- _SOURCE DATA_

____

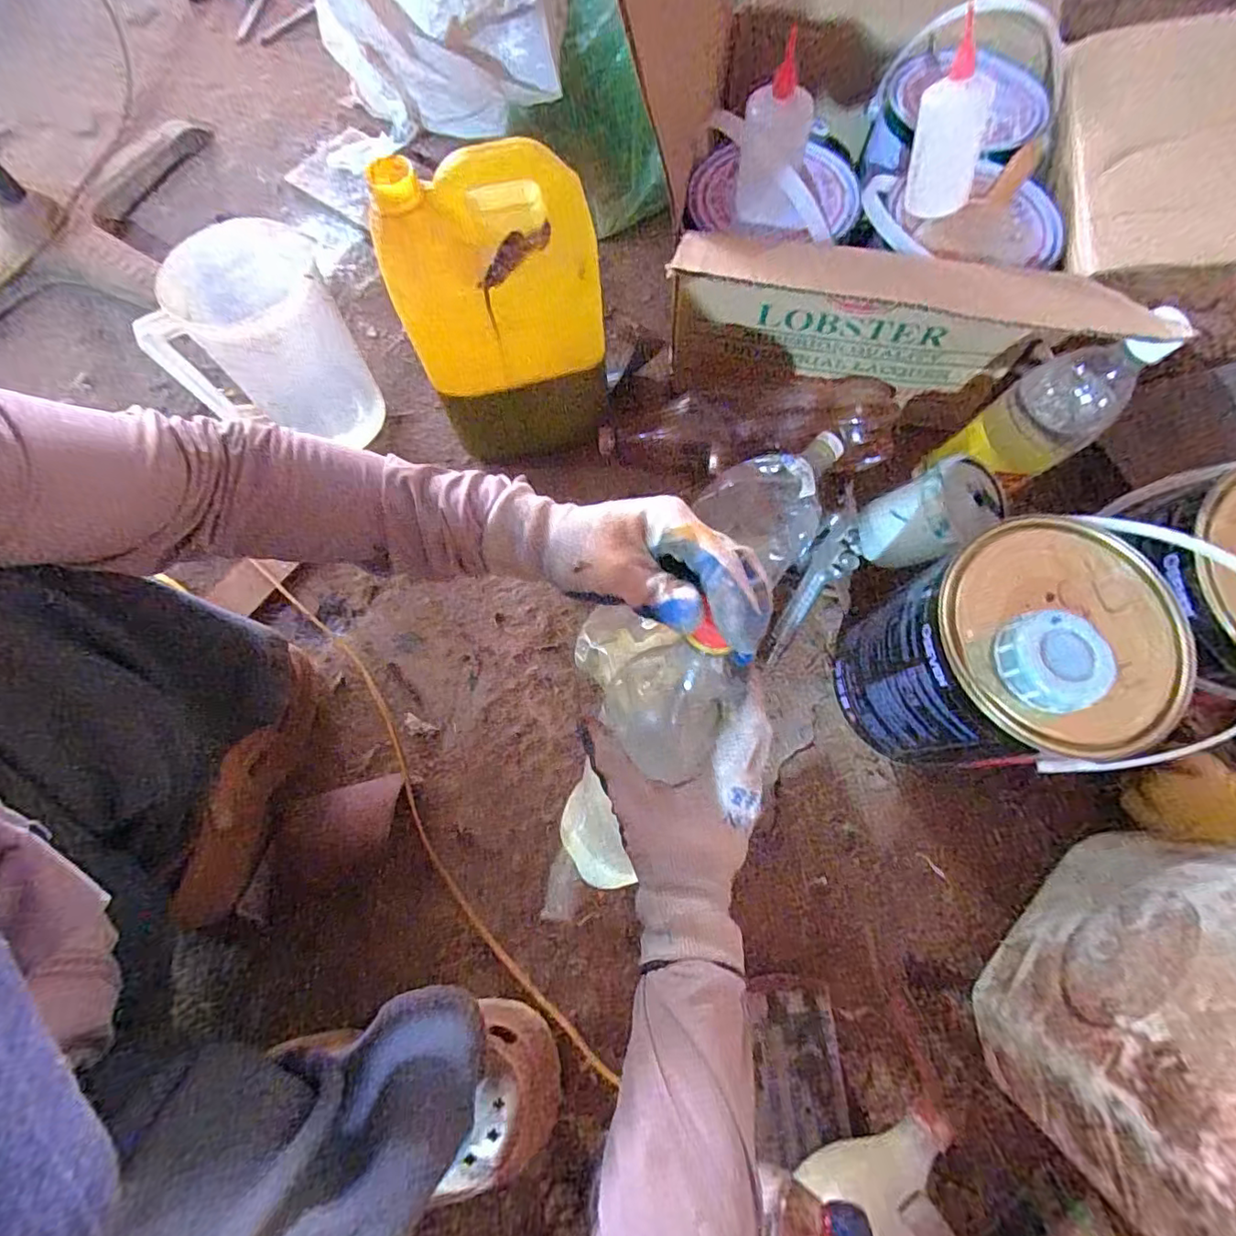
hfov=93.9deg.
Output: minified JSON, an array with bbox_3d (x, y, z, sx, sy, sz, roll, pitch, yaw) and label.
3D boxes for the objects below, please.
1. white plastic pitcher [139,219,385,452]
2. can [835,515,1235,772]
[{"bbox_3d":[-0.359,-0.281,0.597,0.167,0.174,0.113,9,71,6],"label":"white plastic pitcher"},{"bbox_3d":[0.310,0.040,0.476,0.185,0.196,0.176,-9,70,-1],"label":"can"}]

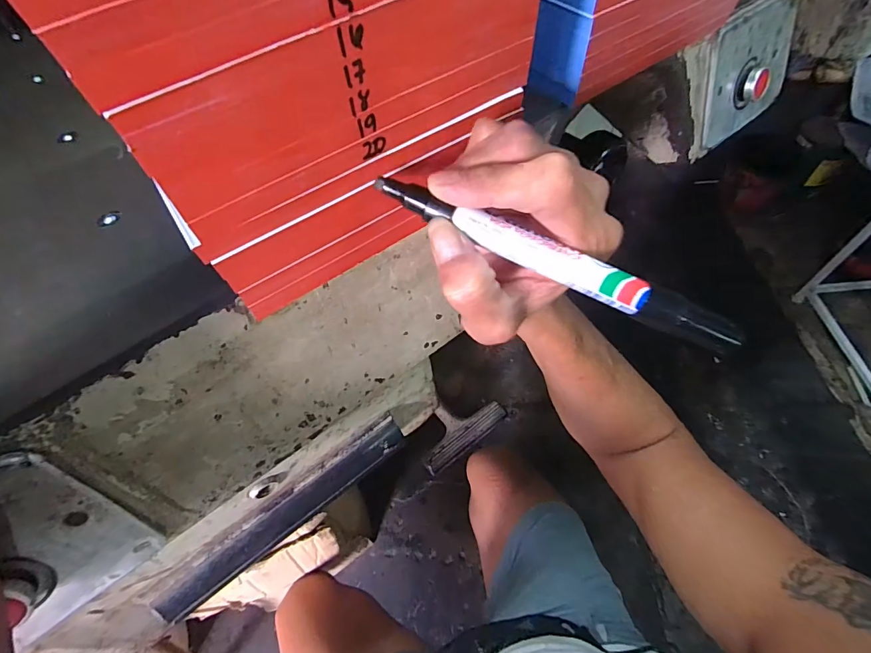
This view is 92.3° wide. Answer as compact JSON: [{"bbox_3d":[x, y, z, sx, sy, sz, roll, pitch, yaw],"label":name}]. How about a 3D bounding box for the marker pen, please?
[{"bbox_3d":[0.049,-0.028,0.173,0.156,0.011,0.013,24,61,2],"label":"marker pen"}]

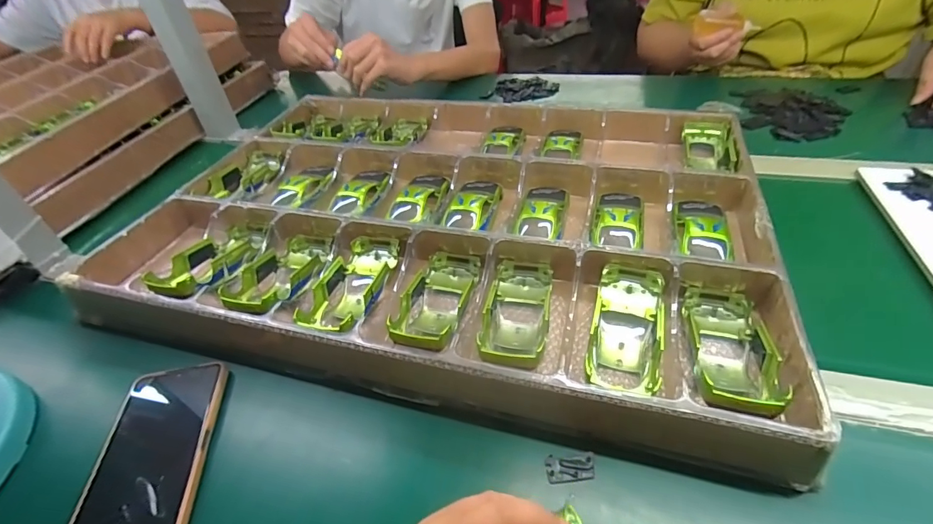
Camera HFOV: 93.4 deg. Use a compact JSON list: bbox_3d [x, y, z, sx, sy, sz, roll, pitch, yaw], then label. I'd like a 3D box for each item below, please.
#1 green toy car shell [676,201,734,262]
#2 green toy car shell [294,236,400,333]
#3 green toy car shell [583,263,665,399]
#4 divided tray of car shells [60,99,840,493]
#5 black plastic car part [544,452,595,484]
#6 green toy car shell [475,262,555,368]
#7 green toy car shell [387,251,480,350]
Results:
[{"bbox_3d":[0.240,-0.041,0.446,0.048,0.024,0.097,9,44,16],"label":"green toy car shell"},{"bbox_3d":[-0.109,0.022,0.424,0.058,0.043,0.132,3,43,11],"label":"green toy car shell"},{"bbox_3d":[0.132,0.052,0.364,0.053,0.030,0.118,9,45,17],"label":"green toy car shell"},{"bbox_3d":[-0.030,-0.072,0.502,0.646,0.051,0.462,7,44,15],"label":"divided tray of car shells"},{"bbox_3d":[0.073,0.144,0.307,0.034,0.004,0.018,-5,42,1],"label":"black plastic car part"},{"bbox_3d":[0.044,0.047,0.384,0.055,0.039,0.135,6,33,12],"label":"green toy car shell"},{"bbox_3d":[-0.024,0.036,0.406,0.054,0.037,0.133,7,30,13],"label":"green toy car shell"}]

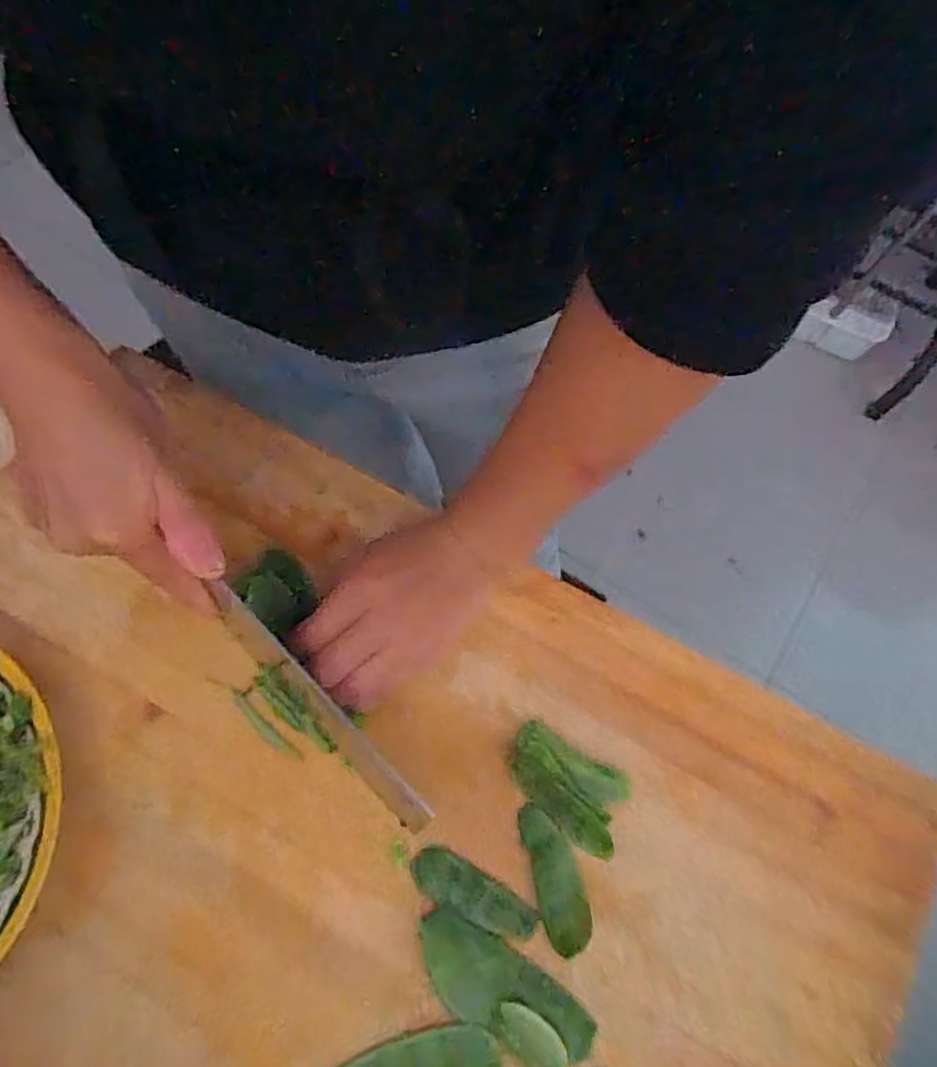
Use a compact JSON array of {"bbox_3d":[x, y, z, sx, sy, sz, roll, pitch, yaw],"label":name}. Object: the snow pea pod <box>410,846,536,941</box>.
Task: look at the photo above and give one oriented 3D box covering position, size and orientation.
[{"bbox_3d":[0.002,0.179,0.339,0.065,0.004,0.023,27,73,7],"label":"snow pea pod"}]

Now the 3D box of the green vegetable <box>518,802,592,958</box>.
[{"bbox_3d":[0.044,0.173,0.344,0.023,0.010,0.068,-12,72,-6],"label":"green vegetable"}]

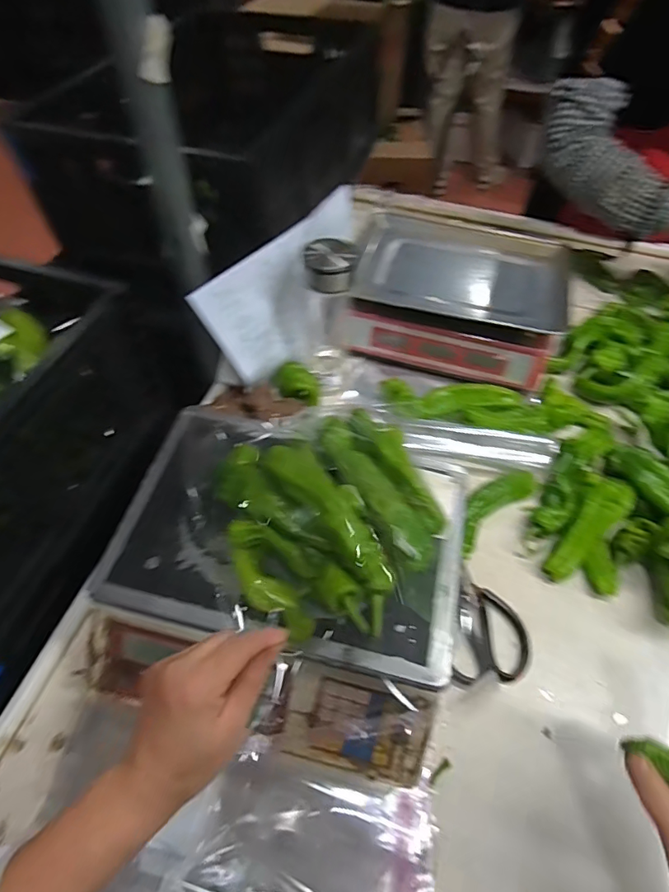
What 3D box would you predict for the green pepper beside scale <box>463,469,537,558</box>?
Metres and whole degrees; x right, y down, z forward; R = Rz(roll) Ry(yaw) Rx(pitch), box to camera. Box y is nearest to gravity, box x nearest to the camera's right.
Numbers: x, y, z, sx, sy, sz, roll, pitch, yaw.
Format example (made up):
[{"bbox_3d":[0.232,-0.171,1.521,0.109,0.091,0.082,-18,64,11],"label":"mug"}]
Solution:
[{"bbox_3d":[0.205,0.077,0.631,0.156,0.027,0.046,-36,63,-23],"label":"green pepper beside scale"}]

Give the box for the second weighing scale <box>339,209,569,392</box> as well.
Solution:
[{"bbox_3d":[0.198,-0.259,0.807,0.332,0.117,0.286,12,56,7],"label":"second weighing scale"}]

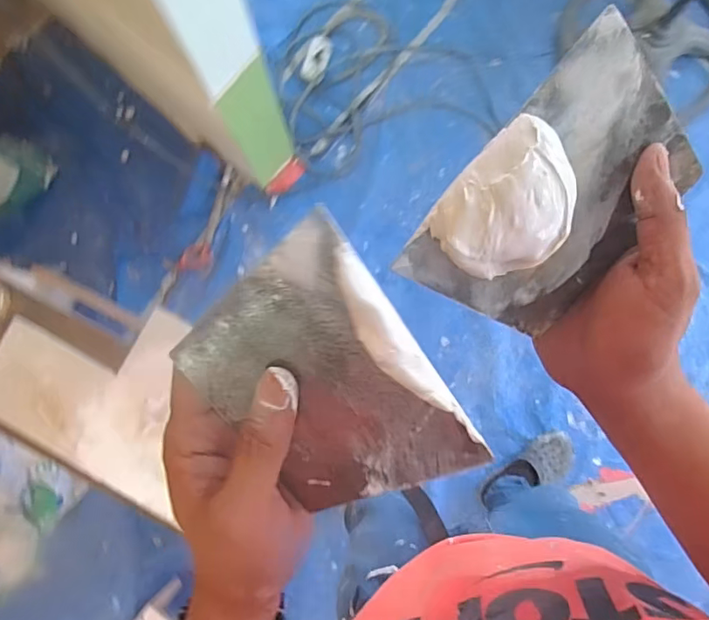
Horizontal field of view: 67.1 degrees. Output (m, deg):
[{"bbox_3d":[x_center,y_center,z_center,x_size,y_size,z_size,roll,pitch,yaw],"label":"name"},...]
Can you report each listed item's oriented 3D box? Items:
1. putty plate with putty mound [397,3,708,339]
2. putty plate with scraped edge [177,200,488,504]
[{"bbox_3d":[0.097,-0.051,0.255,0.089,0.025,0.140,35,108,-18],"label":"putty plate with putty mound"},{"bbox_3d":[-0.014,0.039,0.245,0.097,0.012,0.134,-31,108,17],"label":"putty plate with scraped edge"}]

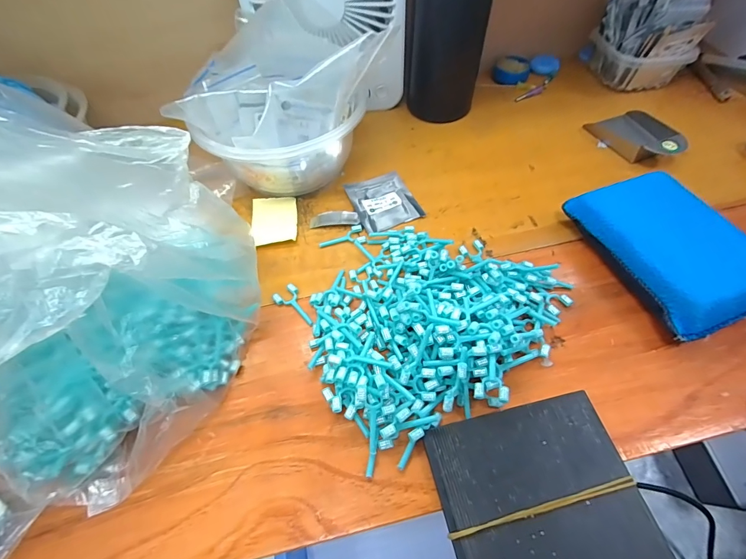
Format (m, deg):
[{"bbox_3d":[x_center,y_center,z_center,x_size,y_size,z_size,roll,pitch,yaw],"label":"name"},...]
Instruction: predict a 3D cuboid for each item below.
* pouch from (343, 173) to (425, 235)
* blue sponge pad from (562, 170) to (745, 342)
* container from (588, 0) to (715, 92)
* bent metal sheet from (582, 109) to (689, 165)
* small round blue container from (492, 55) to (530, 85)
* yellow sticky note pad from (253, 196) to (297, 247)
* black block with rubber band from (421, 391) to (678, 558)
[{"bbox_3d":[0.009,-0.064,0.300,0.048,0.004,0.060,-20,57,-11],"label":"pouch"},{"bbox_3d":[0.192,-0.021,0.243,0.074,0.035,0.110,-18,57,-10],"label":"blue sponge pad"},{"bbox_3d":[0.262,-0.237,0.356,0.066,0.085,0.077,-19,57,-11],"label":"container"},{"bbox_3d":[0.234,-0.130,0.326,0.053,0.021,0.077,-21,58,-12],"label":"bent metal sheet"},{"bbox_3d":[0.146,-0.222,0.393,0.036,0.016,0.035,-1,56,2],"label":"small round blue container"},{"bbox_3d":[-0.078,-0.047,0.294,0.035,0.006,0.050,-9,56,-4],"label":"yellow sticky note pad"},{"bbox_3d":[0.084,0.115,0.174,0.094,0.004,0.106,-12,56,-6],"label":"black block with rubber band"}]

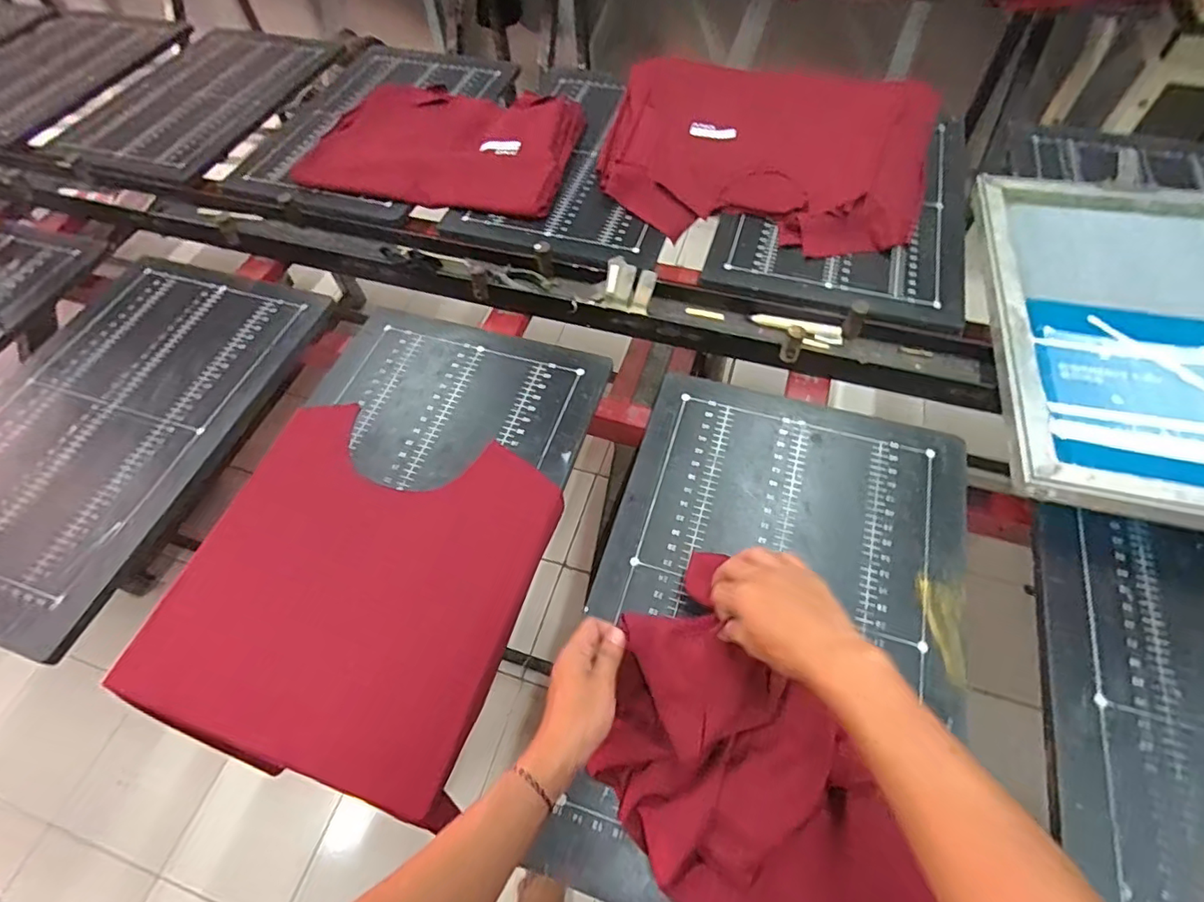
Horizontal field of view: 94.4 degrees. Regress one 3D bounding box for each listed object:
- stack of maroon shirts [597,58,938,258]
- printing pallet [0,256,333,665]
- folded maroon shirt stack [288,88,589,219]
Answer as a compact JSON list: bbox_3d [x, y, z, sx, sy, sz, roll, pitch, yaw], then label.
[{"bbox_3d":[0.289,-0.556,1.019,0.572,0.062,0.459,15,60,12],"label":"stack of maroon shirts"},{"bbox_3d":[-0.724,-0.054,0.817,0.415,0.047,0.602,14,61,14],"label":"printing pallet"},{"bbox_3d":[-0.315,-0.613,1.117,0.521,0.034,0.379,11,59,10],"label":"folded maroon shirt stack"}]

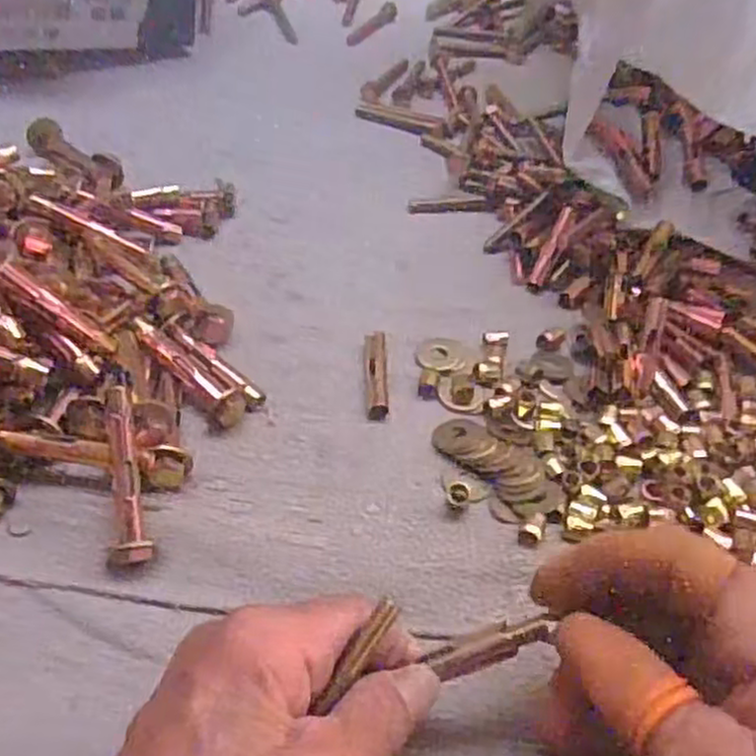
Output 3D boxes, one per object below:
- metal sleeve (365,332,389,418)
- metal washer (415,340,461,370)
[{"bbox_3d":[-0.001,-0.001,0.348,0.010,0.010,0.044,1,47,-3],"label":"metal sleeve"},{"bbox_3d":[0.029,-0.012,0.361,0.022,0.004,0.023,0,39,0],"label":"metal washer"}]

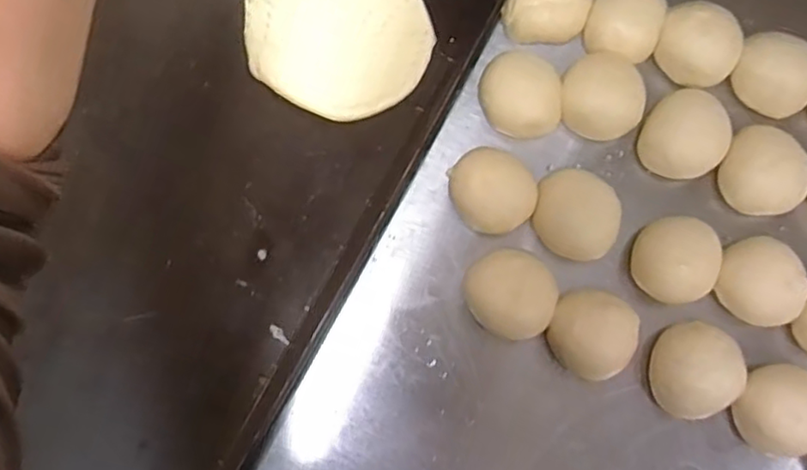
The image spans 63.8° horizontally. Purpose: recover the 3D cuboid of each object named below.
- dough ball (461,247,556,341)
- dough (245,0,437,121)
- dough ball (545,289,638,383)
[{"bbox_3d":[0.076,0.041,0.459,0.059,0.039,0.062,0,79,-1],"label":"dough ball"},{"bbox_3d":[-0.050,-0.156,0.506,0.138,0.010,0.131,0,79,-1],"label":"dough"},{"bbox_3d":[0.131,0.069,0.451,0.057,0.049,0.059,0,79,-1],"label":"dough ball"}]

____

- _TASK_
Word for word, output the lines from the beginning of the listing through the line holding "#7 green toy car shell [387,251,480,350]" and nothing beyond them. Omit the pictures.

- _RESPONSE TO THE EXERCISE_
hfov=93.9deg.
Output: minified JSON, an array with bbox_3d (x, y, z, sx, sy, sz, roll, pitch, yaw) and label.
3D boxes for the objects below, please.
1. white plastic pitcher [139,219,385,452]
2. can [835,515,1235,772]
[{"bbox_3d":[-0.359,-0.281,0.597,0.167,0.174,0.113,9,71,6],"label":"white plastic pitcher"},{"bbox_3d":[0.310,0.040,0.476,0.185,0.196,0.176,-9,70,-1],"label":"can"}]

This view is 92.3° wide. Answer as compact JSON: [{"bbox_3d":[x, y, z, sx, sy, sz, roll, pitch, yaw],"label":name}]. How about a 3D bounding box for the marker pen, please?
[{"bbox_3d":[0.049,-0.028,0.173,0.156,0.011,0.013,24,61,2],"label":"marker pen"}]

Camera HFOV: 93.4 deg. Use a compact JSON list: bbox_3d [x, y, z, sx, sy, sz, roll, pitch, yaw], then label. I'd like a 3D box for each item below, please.
#1 green toy car shell [676,201,734,262]
#2 green toy car shell [294,236,400,333]
#3 green toy car shell [583,263,665,399]
#4 divided tray of car shells [60,99,840,493]
#5 black plastic car part [544,452,595,484]
#6 green toy car shell [475,262,555,368]
#7 green toy car shell [387,251,480,350]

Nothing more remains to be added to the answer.